Lines before the one containing "湖北成丰化工有限公司经营范围涉及精细化学品、医药中间体、化学溶" are to be left out; reproduce that line and all the rest of the entries exactly.

──────── DATA EXTRACTS ────────

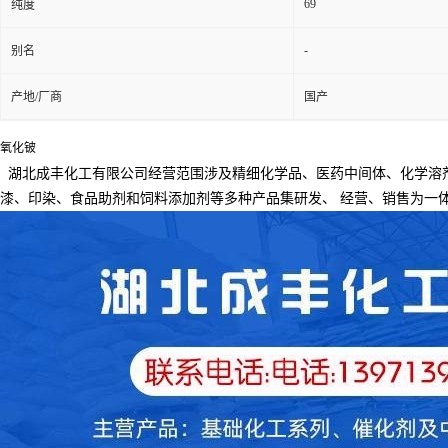
69
纯度
-
别名
产地/厂商
国产
氧化铍
湖北成丰化工有限公司经营范围涉及精细化学品、医药中间体、化学溶
漆、印染、食品助剂和饲料添加剂等多种产品集研发、
经营、销售为一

────────

> **EXERCISE OUTPUT**
湖北成丰化工有限公司经营范围涉及精细化学品、医药中间体、化学溶
漆、印染、食品助剂和饲料添加剂等多种产品集研发、
经营、销售为一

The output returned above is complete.